ECLI:NL:HR:2023:1464

Hoge Raad

Datum uitspraak
17 oktober 2023
Publicatiedatum
16 oktober 2023
Zaaknummer
21/04662
Instantie
Hoge Raad
Type
Uitspraak
Rechtsgebied
Strafrecht
Procedures
  • Cassatie
Vindplaatsen
  • Rechtspraak.nl
AI samenvatting door LexboostAutomatisch gegenereerd

Cassatie over onttrekking van minderjarige kinderen aan gezag en schadevergoeding

In deze zaak heeft de Hoge Raad op 17 oktober 2023 uitspraak gedaan in een cassatieprocedure tegen een arrest van het gerechtshof Arnhem-Leeuwarden. De verdachte, geboren in 1979, was veroordeeld voor het opzettelijk onttrekken van drie minderjarige kinderen aan het gezag van hun moeder door hen in Turkije te houden en niet mee te werken aan hun terugkeer. De benadeelde partij, de moeder van de kinderen, had een vordering ingediend voor de geleden materiële schade, die door het hof was vastgesteld op € 21.828,32. Echter, het hof had geoordeeld dat bij de vaststelling van deze schade geen rekening gehouden diende te worden met een bedrag van € 18.126 dat de benadeelde partij had ontvangen via crowdfunding. De Hoge Raad heeft het cassatiemiddel van de verdachte verworpen, oordelend dat het hof niet onredelijk had geoordeeld door geen rekening te houden met de crowdfunding-gelden, aangezien deze gelden als giften waren ontvangen en niet aan de verdachte toekwamen. De Hoge Raad bevestigde dat het oordeel van het hof niet blijk gaf van een onjuiste rechtsopvatting en dat de beslissing begrijpelijk was. De uitspraak van de Hoge Raad is daarmee een bevestiging van de eerdere beslissing van het hof.

Uitspraak

HOGE RAAD DER NEDERLANDEN
STRAFKAMER
Nummer21/04662
Datum17 oktober 2023
ARREST
op het beroep in cassatie tegen een arrest van het gerechtshof Arnhem-Leeuwarden van 27 oktober 2021, nummer 21-002496-21, in de strafzaak
tegen
[verdachte] ,
geboren te [geboorteplaats] op [geboortedatum] 1979,
hierna: de verdachte.

1.Procesverloop in cassatie

Het beroep is ingesteld door de verdachte. Namens deze heeft C.D.A.J. Majoie, advocaat te Arnhem, bij schriftuur een cassatiemiddel voorgesteld. De schriftuur is aan dit arrest gehecht en maakt daarvan deel uit.
Namens de benadeelde partij [benadeelde] heeft D.N. de Jonge, advocaat te Rotterdam, een verweerschrift ingediend.
De advocaat-generaal B.F. Keulen heeft geconcludeerd tot verwerping van het cassatieberoep.

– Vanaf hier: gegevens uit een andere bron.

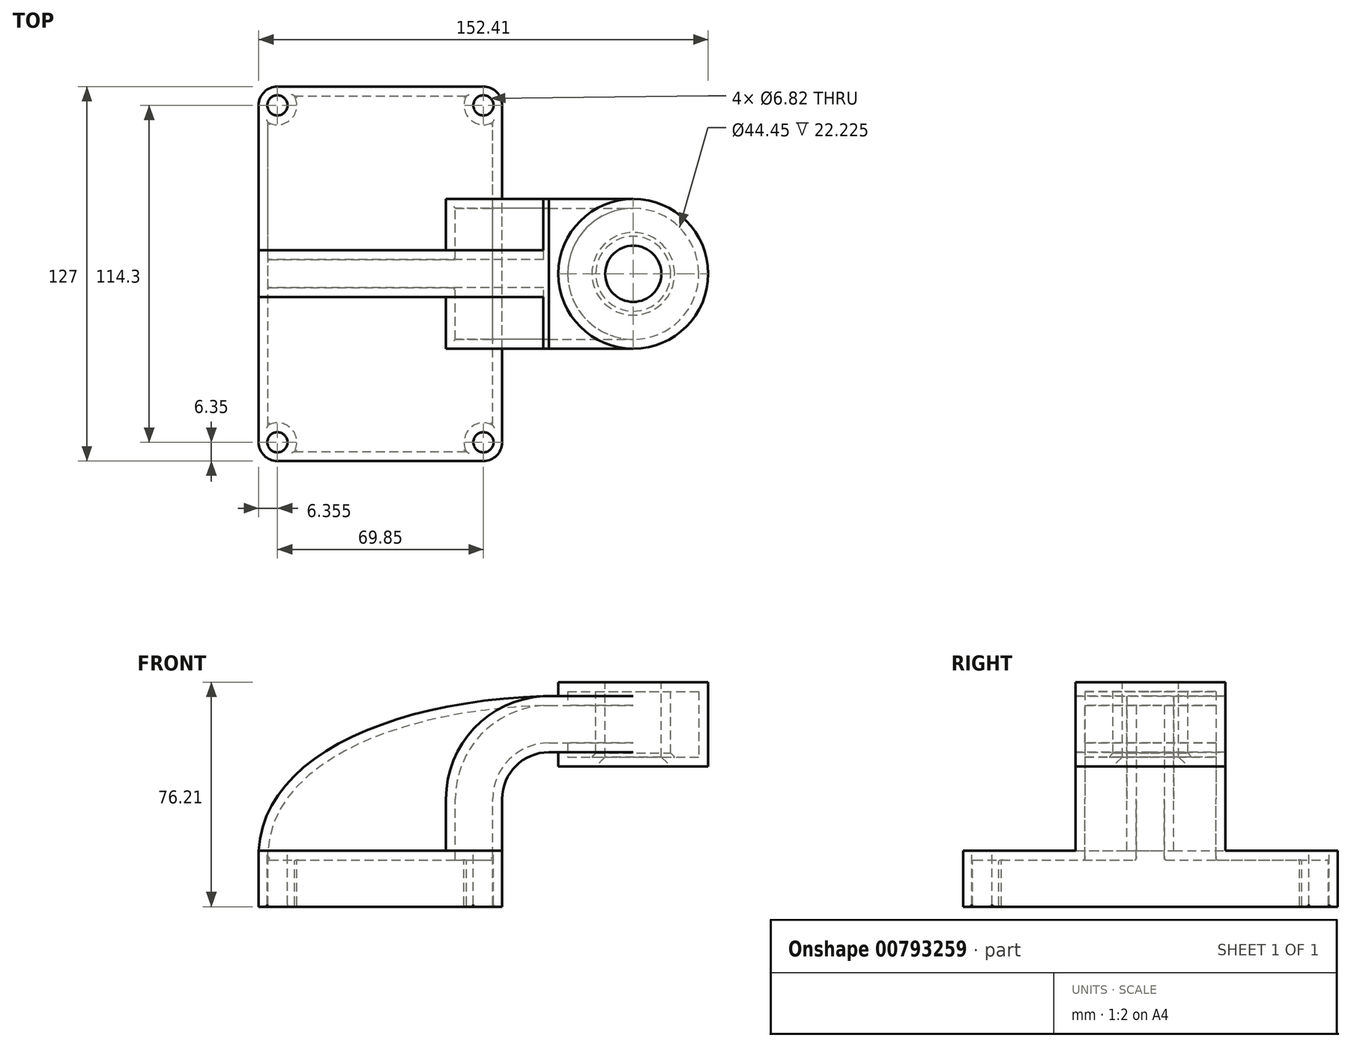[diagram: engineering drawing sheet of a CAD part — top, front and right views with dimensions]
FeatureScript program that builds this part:
annotation { "Feature Type Name" : "Feature", "Feature Type Description" : "" }
export const myFeature = defineFeature(function(context is Context, id is Id, definition is map)
    precondition{}
    {
        {
            var Q0;
            Q0=qCreatedBy(makeId("Front.planeOp"),FACE);
            var sketch = newSketch(context, id + "F0", { "sketchPlane" : qUnion([Q0])});
            skLineSegment(sketch, "E0.bottom", {"start": v(-41.28, -9.53) * mm, "end": v(41.28, -9.53) * mm});
            skLineSegment(sketch, "E0.top", {"start": v(-41.28, 9.53) * mm, "end": v(41.28, 9.53) * mm});
            skLineSegment(sketch, "E0.left", {"start": v(-41.28, -9.53) * mm, "end": v(-41.28, 9.53) * mm});
            skLineSegment(sketch, "E0.right", {"start": v(41.28, -9.53) * mm, "end": v(41.28, 9.53) * mm});
            skPoint(sketch, "E0.middle", {"position": v(0, 0) * mm});
            skLineSegment(sketch, "E1.bottom", {"start": v(60.32, 38.1) * mm, "end": v(111.12, 38.1) * mm});
            skLineSegment(sketch, "E1.top", {"start": v(60.32, 66.67) * mm, "end": v(111.12, 66.67) * mm});
            skLineSegment(sketch, "E1.left", {"start": v(60.32, 38.1) * mm, "end": v(60.32, 66.67) * mm});
            skLineSegment(sketch, "E1.right", {"start": v(111.12, 38.1) * mm, "end": v(111.12, 66.67) * mm});
            skPoint(sketch, "E1.middle", {"position": v(85.72, 52.39) * mm});
            skLineSegment(sketch, "E2", {"start": v(41.28, 9.53) * mm, "end": v(41.28, 27) * mm});
            skArc(sketch, "E3", {"start": v(41.27, 27) * mm, "mid": v(45.92, 38.23) * mm, "end": v(57.15, 42.88) * mm});
            skLineSegment(sketch, "E4", {"start": v(57.15, 42.88) * mm, "end": v(85.72, 42.88) * mm});
            skLineSegment(sketch, "E5.0", {"start": v(57.15, 61.93) * mm, "end": v(85.72, 61.93) * mm});
            skArc(sketch, "E5.1", {"start": v(22.22, 27) * mm, "mid": v(32.45, 51.7) * mm, "end": v(57.15, 61.93) * mm});
            skLineSegment(sketch, "E5.2", {"start": v(22.22, 9.53) * mm, "end": v(22.22, 27) * mm});
            skLineSegment(sketch, "E6", {"start": v(85.72, 38.1) * mm, "end": v(85.72, 66.67) * mm});
            skPoint(sketch, "E7.orphan", {"position": v(85.72, 42.88) * mm});
            skFitSpline(sketch, "E8", {"points": [v(-41.28, 9.53) * mm, v(57.15, 61.93) * mm], "startDerivative": vector(4.92, 96) * mm, "endDerivative": vector(159.26, 3.79) * mm});
            skSolve(sketch);
        }
        {
            var Q0;
            Q0=makeQuery(id+"F0.imprint","IMPRINT",FACE,{"disambiguationData":[TD([[makeQuery(id+"F0.imprint","IMPRINT",EDGE,{"derivedFrom":sQuery(id+"F0.wireOp",EDGE,"E0.bottom")}),1.0]])]});
            extrude(context, id + "F1", {"entities" : qUnion([Q0]), "depth" : 127 * mm, "offsetDistance" : 25.4 * mm, "symmetric" : true});
        }
        {
            var Q0;
            {var subQ1=sQuery(id+"F0.wireOp",EDGE,"E2");Q0=makeQuery(id+"F0.imprint","IMPRINT",FACE,{"disambiguationData":[TD([[makeQuery(id+"F0.imprint","IMPRINT",EDGE,{"derivedFrom":subQ1}),1.0]])]});}
            extrude(context, id + "F2", {"entities" : qUnion([Q0]), "operationType" : NewBodyOperationType.ADD, "depth" : 50.8 * mm, "offsetDistance" : 25.4 * mm, "symmetric" : true});
        }
        {
            var Q0;
            {var subQ3=sQuery(id+"F0.wireOp",EDGE,"E5.2");Q0=makeQuery(id+"F0.imprint","IMPRINT",FACE,{"disambiguationData":[TD([[makeQuery(id+"F0.imprint","IMPRINT",EDGE,{"derivedFrom":subQ3}),1.0]])]});}
            extrude(context, id + "F3", {"entities" : qUnion([Q0]), "operationType" : NewBodyOperationType.ADD, "depth" : 15.88 * mm, "offsetDistance" : 25.4 * mm, "symmetric" : true});
        }
        {
            var Q0;
            {var subQ0=sQuery(id+"F0.wireOp",EDGE,"E4");var subQ1=sQuery(id+"F0.wireOp",EDGE,"E1.left");var subQ2=makeQuery(id+"F0.imprint","INTERSECT",VERTEX,{"derivedFrom":[subQ1,subQ0]});Q0=makeQuery(id+"F0.imprint","IMPRINT",FACE,{"disambiguationData":[TD([[makeQuery(id+"F0.imprint","IMPRINT",EDGE,{"disambiguationData":[TD([[subQ2,-1.0]])],"derivedFrom":subQ1}),-1.0]])]});}
            extrude(context, id + "F4", {"entities" : qUnion([Q0]), "operationType" : NewBodyOperationType.ADD, "depth" : 50.8 * mm, "offsetDistance" : 25.4 * mm, "symmetric" : true});
        }
        {
            var Q0;
            {var subQ4=sQuery(id+"F0.wireOp",EDGE,"E1.right");Q0=makeQuery(id+"F0.imprint","IMPRINT",FACE,{"disambiguationData":[TD([[makeQuery(id+"F0.imprint","IMPRINT",EDGE,{"derivedFrom":subQ4}),1.0]])]});}
            var Q1;
            Q1=sQuery(id+"F0.wireOp",EDGE,"E6");
            revolve(context, id + "F5", {"operationType" : NewBodyOperationType.ADD, "surfaceOperationType" : NewSurfaceOperationType.NEW, "entities" : qUnion([Q0]), "axis" : qUnion([Q1]), "revolveType" : RevolveType.FULL});
        }
        {
            var Q0;
            Q0=makeQuery(id+"F1.opExtrude","CAP_EDGE",EDGE,{"disambiguationData":[OSD([sQuery(id+"F0.wireOp",EDGE,"E0.right")])],"isStart":false});
            var Q1;
            Q1=makeQuery(id+"F1.opExtrude","CAP_EDGE",EDGE,{"disambiguationData":[OSD([sQuery(id+"F0.wireOp",EDGE,"E0.left")])],"isStart":false});
            var Q2;
            Q2=makeQuery(id+"F1.opExtrude","CAP_EDGE",EDGE,{"disambiguationData":[OSD([sQuery(id+"F0.wireOp",EDGE,"E0.right")])],"isStart":true});
            var Q3;
            Q3=makeQuery(id+"F1.opExtrude","CAP_EDGE",EDGE,{"disambiguationData":[OSD([sQuery(id+"F0.wireOp",EDGE,"E0.left")])],"isStart":true});
            fillet(context, id + "F6", {"entities" : qUnion([Q0, Q1, Q2, Q3]), "radius" : 6.35 * mm, "tangentPropagation" : true, "allowEdgeOverflow" : false});
        }
        {
            var Q0;
            Q0=makeQuery(id+"F5.opRevolve","SWEPT_FACE",FACE,{"disambiguationData":[OSD([sQuery(id+"F0.wireOp",EDGE,"E1.top")])]});
            var sketch = newSketch(context, id + "F7", { "sketchPlane" : qUnion([Q0])});
            skCircle(sketch, "E9", {"center": v(85.72, 0) * mm, "radius": 9.53 * mm});
            skSolve(sketch);
        }
        {
            var Q0;
            Q0 = qSketchRegion(id + "F7", true);
            extrude(context, id + "F8", {"entities" : qUnion([Q0]), "operationType" : NewBodyOperationType.REMOVE, "endBound" : BoundingType.THROUGH_ALL, "oppositeDirection" : true, "depth" : 25.4 * mm, "offsetDistance" : 25.4 * mm});
        }
        {
            var Q0;
            Q0=makeQuery(id+"F8.boolean.opBoolean","COPY",EDGE,{"derivedFrom":makeQuery(id+"F8.opExtrude","CAP_EDGE",EDGE,{"disambiguationData":[OSD([sQuery(id+"F7.wireOp",EDGE,"E9")])],"isStart":true})});
            var Q1;
            Q1=makeQuery(id+"F8.boolean.opBoolean","INTERSECT",EDGE,{"derivedFrom":[makeQuery(id+"F5.opRevolve","SWEPT_FACE",FACE,{"disambiguationData":[OSD([sQuery(id+"F0.wireOp",EDGE,"E1.bottom")])]}),makeQuery(id+"F8.opExtrude","SWEPT_FACE",FACE,{"disambiguationData":[OSD([sQuery(id+"F7.wireOp",EDGE,"E9")])]})]});
            chamfer(context, id + "F9", {"entities" : qUnion([Q0, Q1]), "width" : 3.17 * mm, "tangentPropagation" : true});
        }
        {
            var Q0;
            {var subQ4=sQuery(id+"F0.wireOp",EDGE,"E0.top");var subQ5=sQuery(id+"F0.wireOp",EDGE,"E0.right");var subQ6=sQuery(id+"F0.wireOp",EDGE,"E0.left");Q0=makeQuery(id+"F3.boolean.opBoolean","SPLIT",FACE,{"disambiguationData":[TD([makeQuery(id+"F1.opExtrude","CAP_FACE",FACE,{"disambiguationData":[OSD([sQuery(id+"F0.wireOp",EDGE,"E0.bottom"),subQ4,subQ6,subQ5])],"isStart":false})])],"derivedFrom":makeQuery(id+"F1.opExtrude","SWEPT_FACE",FACE,{"disambiguationData":[OSD([subQ4])]})});}
            var sketch = newSketch(context, id + "F10", { "sketchPlane" : qUnion([Q0])});
            skCircle(sketch, "E10", {"center": v(-34.93, -57.15) * mm, "radius": 3.41 * mm});
            skCircle(sketch, "E11.MirrorC", {"center": v(34.93, -57.15) * mm, "radius": 3.41 * mm});
            skCircle(sketch, "E12.MirrorC", {"center": v(-34.93, 57.15) * mm, "radius": 3.41 * mm});
            skCircle(sketch, "E13.MirrorC", {"center": v(34.93, 57.15) * mm, "radius": 3.41 * mm});
            skSolve(sketch);
        }
        {
            var Q0;
            Q0 = qSketchRegion(id + "F10", true);
            extrude(context, id + "F11", {"entities" : qUnion([Q0]), "operationType" : NewBodyOperationType.REMOVE, "endBound" : BoundingType.THROUGH_ALL, "oppositeDirection" : true, "depth" : 25.4 * mm, "offsetDistance" : 25.4 * mm});
        }
        {
            var Q0;
            Q0=makeQuery(id+"F11.boolean.opBoolean","COPY",EDGE,{"derivedFrom":makeQuery(id+"F11.opExtrude","CAP_EDGE",EDGE,{"disambiguationData":[OSD([sQuery(id+"F10.wireOp",EDGE,"E10")])],"isStart":true})});
            var Q1;
            Q1=makeQuery(id+"F11.boolean.opBoolean","COPY",EDGE,{"derivedFrom":makeQuery(id+"F11.opExtrude","CAP_EDGE",EDGE,{"disambiguationData":[OSD([sQuery(id+"F10.wireOp",EDGE,"E12.MirrorC")])],"isStart":true})});
            var Q2;
            Q2=makeQuery(id+"F11.boolean.opBoolean","COPY",EDGE,{"derivedFrom":makeQuery(id+"F11.opExtrude","CAP_EDGE",EDGE,{"disambiguationData":[OSD([sQuery(id+"F10.wireOp",EDGE,"E13.MirrorC")])],"isStart":true})});
            var Q3;
            Q3=makeQuery(id+"F11.boolean.opBoolean","COPY",EDGE,{"derivedFrom":makeQuery(id+"F11.opExtrude","CAP_EDGE",EDGE,{"disambiguationData":[OSD([sQuery(id+"F10.wireOp",EDGE,"E11.MirrorC")])],"isStart":true})});
            var Q4;
            Q4=makeQuery(id+"F11.boolean.opBoolean","INTERSECT",EDGE,{"derivedFrom":[makeQuery(id+"F1.opExtrude","SWEPT_FACE",FACE,{"disambiguationData":[OSD([sQuery(id+"F0.wireOp",EDGE,"E0.bottom")])]}),makeQuery(id+"F11.opExtrude","SWEPT_FACE",FACE,{"disambiguationData":[OSD([sQuery(id+"F10.wireOp",EDGE,"E12.MirrorC")])]})]});
            var Q5;
            Q5=makeQuery(id+"F11.boolean.opBoolean","INTERSECT",EDGE,{"derivedFrom":[makeQuery(id+"F1.opExtrude","SWEPT_FACE",FACE,{"disambiguationData":[OSD([sQuery(id+"F0.wireOp",EDGE,"E0.bottom")])]}),makeQuery(id+"F11.opExtrude","SWEPT_FACE",FACE,{"disambiguationData":[OSD([sQuery(id+"F10.wireOp",EDGE,"E10")])]})]});
            var Q6;
            Q6=makeQuery(id+"F11.boolean.opBoolean","INTERSECT",EDGE,{"derivedFrom":[makeQuery(id+"F1.opExtrude","SWEPT_FACE",FACE,{"disambiguationData":[OSD([sQuery(id+"F0.wireOp",EDGE,"E0.bottom")])]}),makeQuery(id+"F11.opExtrude","SWEPT_FACE",FACE,{"disambiguationData":[OSD([sQuery(id+"F10.wireOp",EDGE,"E13.MirrorC")])]})]});
            var Q7;
            Q7=makeQuery(id+"F11.boolean.opBoolean","INTERSECT",EDGE,{"derivedFrom":[makeQuery(id+"F1.opExtrude","SWEPT_FACE",FACE,{"disambiguationData":[OSD([sQuery(id+"F0.wireOp",EDGE,"E0.bottom")])]}),makeQuery(id+"F11.opExtrude","SWEPT_FACE",FACE,{"disambiguationData":[OSD([sQuery(id+"F10.wireOp",EDGE,"E11.MirrorC")])]})]});
            fillet(context, id + "F12", {"entities" : qUnion([Q0, Q1, Q2, Q3, Q4, Q5, Q6, Q7]), "radius" : 0.76 * mm, "tangentPropagation" : true, "allowEdgeOverflow" : false});
        }
        {
            var Q0;
            Q0=makeQuery(id+"F1.opExtrude","SWEPT_FACE",FACE,{"disambiguationData":[OSD([sQuery(id+"F0.wireOp",EDGE,"E0.bottom")])]});
            shell(context, id + "F13", {"entities" : qUnion([Q0]), "thickness" : 3.17 * mm});
        }
        {
            var Q0;
            {var subQ0=sQuery(id+"F0.wireOp",EDGE,"E0.bottom");Q0=makeQuery(id+"F13.opShell","OFFSET_EDGE",EDGE,{"disambiguationData":[OSD([subQ0]),TDD([makeQuery(id+"F1.opExtrude","CAP_EDGE",EDGE,{"disambiguationData":[OSD([subQ0])],"isStart":false})])]});}
            var Q1;
            Q1=makeQuery(id+"F13.opShell","OFFSET_EDGE",EDGE,{"disambiguationData":[OSD([sQuery(id+"F0.wireOp",EDGE,"E0.bottom"),sQuery(id+"F10.wireOp",EDGE,"E11.MirrorC")])]});
            var Q2;
            Q2=makeQuery(id+"F13.opShell","OFFSET_EDGE",EDGE,{"disambiguationData":[OSD([sQuery(id+"F0.wireOp",EDGE,"E0.bottom"),sQuery(id+"F0.wireOp",EDGE,"E0.right")])]});
            var Q3;
            Q3=makeQuery(id+"F13.opShell","OFFSET_EDGE",EDGE,{"disambiguationData":[OSD([sQuery(id+"F0.wireOp",EDGE,"E0.bottom"),sQuery(id+"F10.wireOp",EDGE,"E13.MirrorC")])]});
            var Q4;
            {var subQ0=sQuery(id+"F0.wireOp",EDGE,"E0.bottom");Q4=makeQuery(id+"F13.opShell","OFFSET_EDGE",EDGE,{"disambiguationData":[OSD([subQ0]),TDD([makeQuery(id+"F1.opExtrude","CAP_EDGE",EDGE,{"disambiguationData":[OSD([subQ0])],"isStart":true})])]});}
            var Q5;
            Q5=makeQuery(id+"F13.opShell","OFFSET_EDGE",EDGE,{"disambiguationData":[OSD([sQuery(id+"F0.wireOp",EDGE,"E0.bottom"),sQuery(id+"F10.wireOp",EDGE,"E12.MirrorC")])]});
            var Q6;
            Q6=makeQuery(id+"F13.opShell","OFFSET_EDGE",EDGE,{"disambiguationData":[OSD([sQuery(id+"F0.wireOp",EDGE,"E0.bottom"),sQuery(id+"F0.wireOp",EDGE,"E0.left")])]});
            var Q7;
            Q7=makeQuery(id+"F13.opShell","OFFSET_EDGE",EDGE,{"disambiguationData":[OSD([sQuery(id+"F0.wireOp",EDGE,"E0.bottom"),sQuery(id+"F10.wireOp",EDGE,"E10")])]});
            var Q8;
            {var subQ4=sQuery(id+"F0.wireOp",EDGE,"E0.top");var subQ5=sQuery(id+"F0.wireOp",EDGE,"E0.right");var subQ6=sQuery(id+"F0.wireOp",EDGE,"E0.left");Q8=makeQuery(id+"F13.opShell","OFFSET_FACE",FACE,{"disambiguationData":[OSD([subQ4]),TDD([makeQuery(id+"F3.boolean.opBoolean","SPLIT",FACE,{"disambiguationData":[TD([makeQuery(id+"F1.opExtrude","CAP_FACE",FACE,{"disambiguationData":[OSD([sQuery(id+"F0.wireOp",EDGE,"E0.bottom"),subQ4,subQ6,subQ5])],"isStart":false})])],"derivedFrom":makeQuery(id+"F1.opExtrude","SWEPT_FACE",FACE,{"disambiguationData":[OSD([subQ4])]})})])]});}
            var Q9;
            {var subQ4=sQuery(id+"F0.wireOp",EDGE,"E0.top");var subQ5=sQuery(id+"F0.wireOp",EDGE,"E0.right");var subQ6=sQuery(id+"F0.wireOp",EDGE,"E0.left");Q9=makeQuery(id+"F13.opShell","OFFSET_FACE",FACE,{"disambiguationData":[OSD([subQ4]),TDD([makeQuery(id+"F3.boolean.opBoolean","SPLIT",FACE,{"disambiguationData":[TD([makeQuery(id+"F1.opExtrude","CAP_FACE",FACE,{"disambiguationData":[OSD([sQuery(id+"F0.wireOp",EDGE,"E0.bottom"),subQ4,subQ6,subQ5])],"isStart":true})])],"derivedFrom":makeQuery(id+"F1.opExtrude","SWEPT_FACE",FACE,{"disambiguationData":[OSD([subQ4])]})})])]});}
            fillet(context, id + "F14", {"entities" : qUnion([Q0, Q1, Q2, Q3, Q4, Q5, Q6, Q7, Q8, Q9]), "radius" : 0.5 * mm, "tangentPropagation" : true, "allowEdgeOverflow" : false});
        }
    });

2.Beoordeling van het cassatiemiddel

2.1
Het cassatiemiddel klaagt over het oordeel van het hof dat bij de vaststelling van de hoogte van de door de benadeelde partij geleden materiële schade, geen rekening wordt gehouden met het bedrag van € 18.126 dat de benadeelde partij [benadeelde] uit crowdfunding heeft verkregen.
2.2.1
Het hof heeft de verdachte veroordeeld voor ‘opzettelijk een minderjarige onttrekken aan het wettig over hem gesteld gezag, meermalen gepleegd’. In zijn arrest heeft het hof geoordeeld dat de benadeelde partij als gevolg van het bewezenverklaarde handelen van de verdachte materiële schade heeft geleden tot een bedrag van € 21.828,32. Met betrekking tot het door de benadeelde partij uit crowdfunding verkregen bedrag van € 18.126 heeft het hof het volgende overwogen:
“Het hof ziet geen aanleiding rekening te houden met de gelden die [benadeelde] via een crowdfunding heeft ontvangen nu het hierbij gaat om giften waarvan het voordeel niet aan verdachte behoeft toe te komen. Het is aan de benadeelde partij hoe zij hiermee omgaat. Overigens heeft de benadeelde partij ter terechtzitting van het hof uitdrukkelijk verklaard dat zij het via crowdfunding ontvangen bedrag terug zal storten aan de schenkers, dan wel zal overmaken aan een goed doel.”
2.2.2
Het proces-verbaal van de terechtzitting in hoger beroep van 13 oktober 2021 houdt onder meer het volgende in:
“De raadsman voert het woord tot pleidooi en deelt, zakelijk weergegeven, mee:
(…)
Als het gaat om de gevorderde kosten van de Turkse advocaat stel ik mij op het standpunt dat er onnodig veel kosten zijn gemaakt door de wijze waarop door [benadeelde] geopereerd en geprocedeerd is. (...) Bovendien heeft zij via crowdfunding een bedrag van € 18.126,- opgehaald. Ik vergelijk het met een soort verzekering. [benadeelde] kan die kosten hier niet opnieuw vorderen. Daarbij is niet van belang of dat geld terug wordt terugbetaald aan de gevers of aan een goed doel wordt besteed. Ik verzoek u die kosten voor [benadeelde] rekening te laten blijven.”
2.3
Artikel 100 van Boek 6 van het Burgerlijk Wetboek luidt:
“Heeft een zelfde gebeurtenis voor de benadeelde naast schade tevens voordeel opgeleverd, dan moet, voor zover dit redelijk is, dit voordeel bij de vaststelling van de te vergoeden schade in rekening worden gebracht.”
2.4
Het hof heeft kennelijk geoordeeld dat het niet redelijk is om bij de vaststelling van de door de verdachte te vergoeden schade rekening te houden met het bedrag van € 18.126, dat de benadeelde partij heeft ontvangen in de vorm van giften van derden ter bestrijding van de kosten die zij heeft moeten maken als gevolg van het bewezenverklaarde. Dat oordeel geeft niet blijk van een onjuiste rechtsopvatting en is niet onbegrijpelijk.

3.Beslissing

De Hoge Raad verwerpt het beroep.
Dit arrest is gewezen door de vice-president V. van den Brink als voorzitter, en de raadsheren T. Kooijmans en C.N. Dalebout, in bijzijn van de waarnemend griffier H.J.S. Kea, en uitgesproken ter openbare terechtzitting van
17 oktober 2023.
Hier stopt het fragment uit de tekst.